Le Village de la Justice s’est entretenu avec Stéphanie Fougou, Présidente de l’AFJE, afin de revenir plus en détails sur ces propositions, et sa vision de l’avenir des professions du droit.

Clarisse Andry : C’est la première fois que l’AFJE interpelle les candidats à la présidentielle : pourquoi avez-vous lancé cette initiative ?

Stéphanie Fougou  : Nous représentons quelques milliers de juristes d’entreprise et avons une connaissance intime des enjeux des entreprises françaises. Il est naturel et professionnel de proposer des suggestions dans notre domaine à nos candidats ; nous sommes convaincus que les enjeux que nous soulevons sont urgents à traiter et doivent permettre d’aider notre pays à améliorer son attractivité et sa compétitivité, ce qui en soi, sont des objectifs de nos candidats.

Les propositions font plusieurs fois référence au rapport « L’avenir de la profession d’avocat » : c’est donc pour vous un projet qui va dans le bon sens, pour les professions du droit ?

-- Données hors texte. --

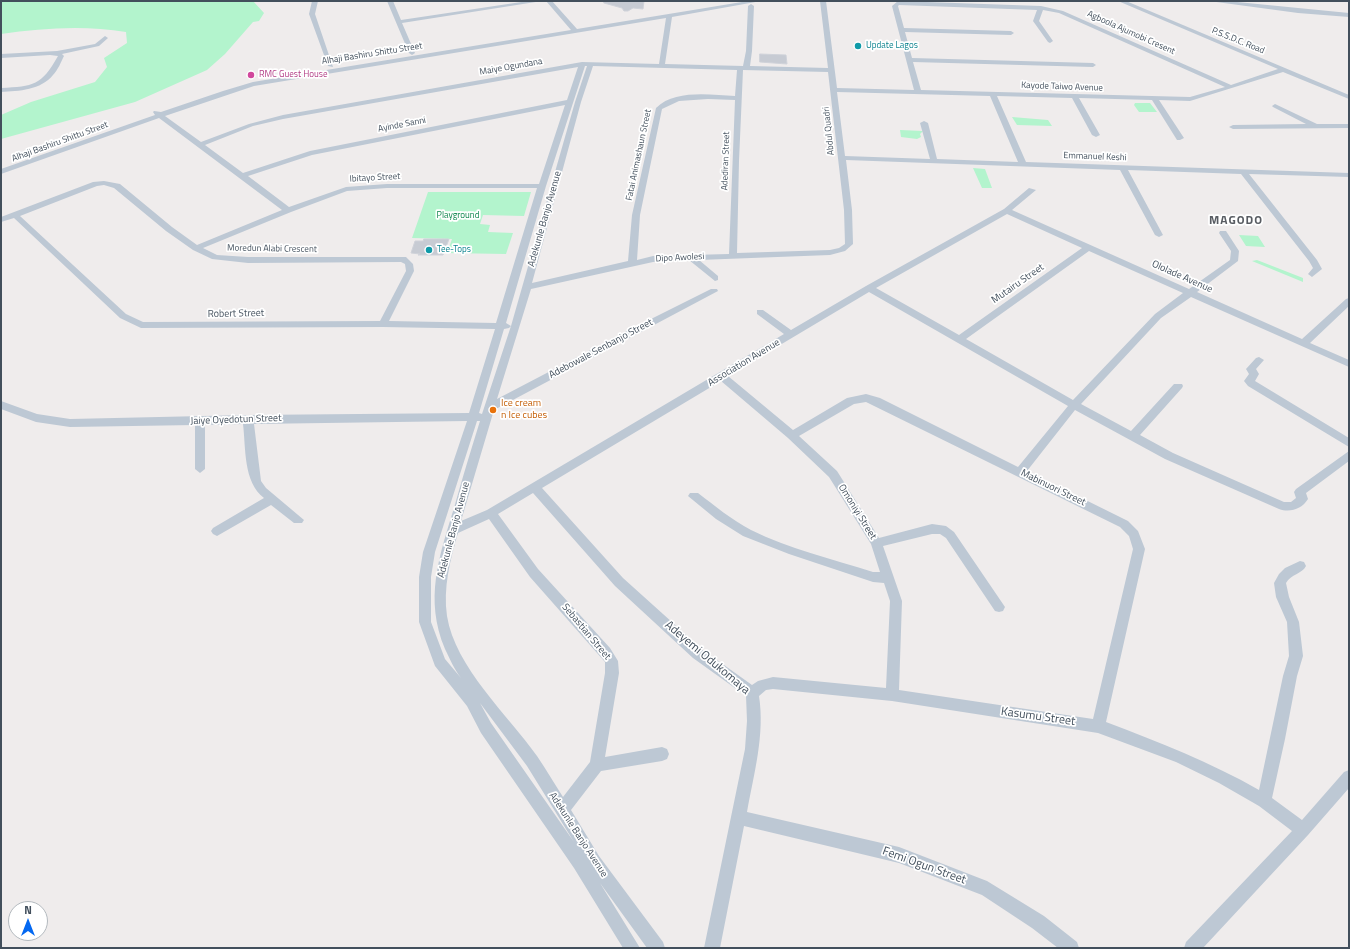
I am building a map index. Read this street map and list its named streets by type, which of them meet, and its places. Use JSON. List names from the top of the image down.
{
  "streets": {
    "street": [
      "Agboola Ajumobi Cresent",
      "P.S.S.D.C. Road",
      "Alhaji Bashiru Shittu Street",
      "Maiye Ogundana",
      "Kayode Taiwo Avenue",
      "Ayinde Sanni",
      "Abdul Quadri",
      "Fatai Animashaun Street",
      "Emmanuel Keshi",
      "Adediran Street",
      "Ibitayo Street",
      "Adekunle Banjo Avenue",
      "Moredun Alabi Crescent",
      "Dipo Awolesi",
      "Ololade Avenue",
      "Mutairu Street",
      "Robert Street",
      "Adebowale Senbanjo Street",
      "Association Avenue",
      "Jaiye Oyedotun Street",
      "Mabinuori Street",
      "Omoniyi Street",
      "Sebastian Street",
      "Adeyemi Odukomaya",
      "Kasumu Street",
      "Femi Ogun Street"
    ]
  },
  "crossings": [
    ["Agboola Ajumobi Cresent", "Kayode Taiwo Avenue"],
    ["P.S.S.D.C. Road", "Kayode Taiwo Avenue"],
    ["Maiye Ogundana", "Abdul Quadri"],
    ["Maiye Ogundana", "Adediran Street"],
    ["Maiye Ogundana", "Adekunle Banjo Avenue"],
    ["Kayode Taiwo Avenue", "Abdul Quadri"],
    ["Ayinde Sanni", "Adekunle Banjo Avenue"],
    ["Abdul Quadri", "Emmanuel Keshi"],
    ["Abdul Quadri", "Dipo Awolesi"],
    ["Fatai Animashaun Street", "Adediran Street"],
    ["Fatai Animashaun Street", "Dipo Awolesi"],
    ["Adediran Street", "Dipo Awolesi"],
    ["Ibitayo Street", "Adekunle Banjo Avenue"],
    ["Ibitayo Street", "Moredun Alabi Crescent"],
    ["Adekunle Banjo Avenue", "Dipo Awolesi"],
    ["Adekunle Banjo Avenue", "Robert Street"],
    ["Adekunle Banjo Avenue", "Adebowale Senbanjo Street"],
    ["Adekunle Banjo Avenue", "Association Avenue"],
    ["Adekunle Banjo Avenue", "Jaiye Oyedotun Street"],
    ["Adekunle Banjo Avenue", "Sebastian Street"],
    ["Moredun Alabi Crescent", "Robert Street"],
    ["Ololade Avenue", "Mutairu Street"],
    ["Ololade Avenue", "Association Avenue"],
    ["Adebowale Senbanjo Street", "Jaiye Oyedotun Street"],
    ["Association Avenue", "Omoniyi Street"],
    ["Association Avenue", "Sebastian Street"],
    ["Association Avenue", "Adeyemi Odukomaya"],
    ["Mabinuori Street", "Omoniyi Street"],
    ["Mabinuori Street", "Kasumu Street"],
    ["Omoniyi Street", "Kasumu Street"],
    ["Adeyemi Odukomaya", "Kasumu Street"],
    ["Adeyemi Odukomaya", "Femi Ogun Street"]
  ],
  "districts": ["MAGODO"],
  "parks": ["Playground"],
  "places": [
    "Update Lagos",
    "RMC Guest House",
    "Tee-Tops",
    "Ice cream n Ice cubes"
  ],
  "north": "top"
}
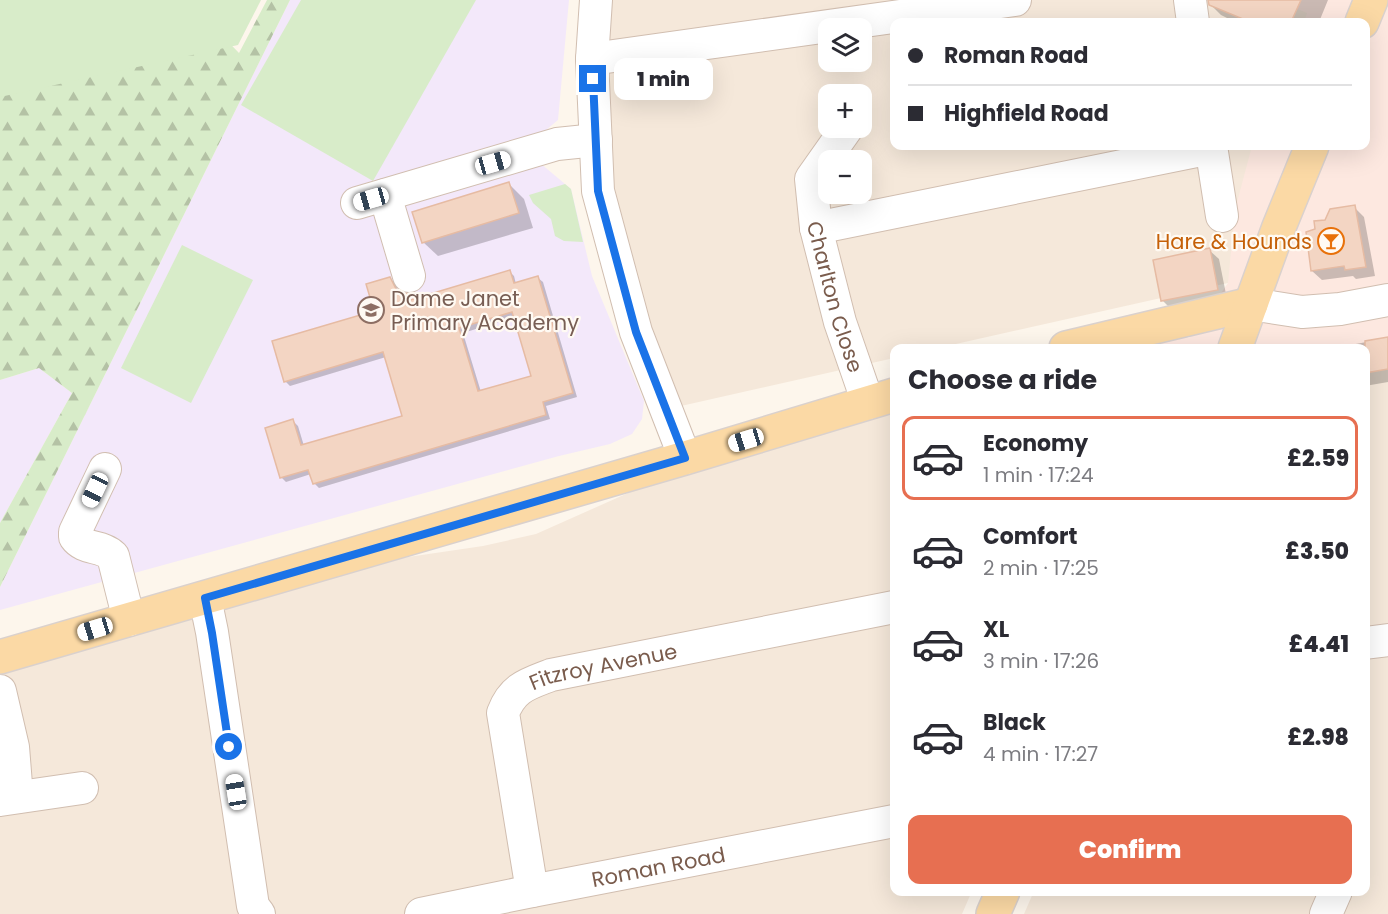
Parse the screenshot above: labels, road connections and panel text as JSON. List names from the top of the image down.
{
  "streets": {
    "street": ["Charlton Close", "Fitzroy Avenue", "Roman Road"]
  },
  "crossings": [
    ["Fitzroy Avenue", "Roman Road"]
  ],
  "places": {
    "bar": ["Hare & Hounds"],
    "school or university": ["Dame Janet Primary Academy"]
  },
  "page": {
    "map_buttons": ["+", "−"],
    "banner": ["Roman Road", "Highfield Road"],
    "bubble": "1 min",
    "heading": "Choose a ride",
    "list": [
      {
        "name": "Economy",
        "note": "1 min · 17:24",
        "value": "£2.59"
      },
      {
        "name": "Comfort",
        "note": "2 min · 17:25",
        "value": "£3.50"
      },
      {
        "name": "XL",
        "note": "3 min · 17:26",
        "value": "£4.41"
      },
      {
        "name": "Black",
        "note": "4 min · 17:27",
        "value": "£2.98"
      }
    ],
    "buttons": "Confirm"
  }
}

C’est un rapport qui fait d’abord preuve de beaucoup de fraicheur et de professionnalisme, car le groupe de travail a fait appel à de nombreux représentants du droit, mais aussi hors du droit, afin de comprendre l’environnement dans lequel nous vivons et ne pas s’isoler dans un monde avocat. Il est également sincère et honnête, car il comporte de nombreux éléments chiffrés et factuels, sur des situations qui étaient mal connues ou qui n’avaient pas été formalisées, comme les possibilités d’évolution des chiffres d’affaires des avocats, les formations de l’école du barreau considérées comme inadéquates ou encore les questions de diversité aux sein de la profession. C’est aussi un travail positif, car il regarde l’avenir et aborde des sujets contemporains et réels. Ce rapport parle véritablement aux jeunes, étudie l’employabilité réelle et les opportunités qui leur permettront d’être encore plus fiers d’appartenir à cette profession.
Par ailleurs, concernant plus précisément le métier de juriste d’entreprise, il reconnaît une fois de plus le besoin urgent d’octroyer la confidentialité aux avis de juristes d’entreprise.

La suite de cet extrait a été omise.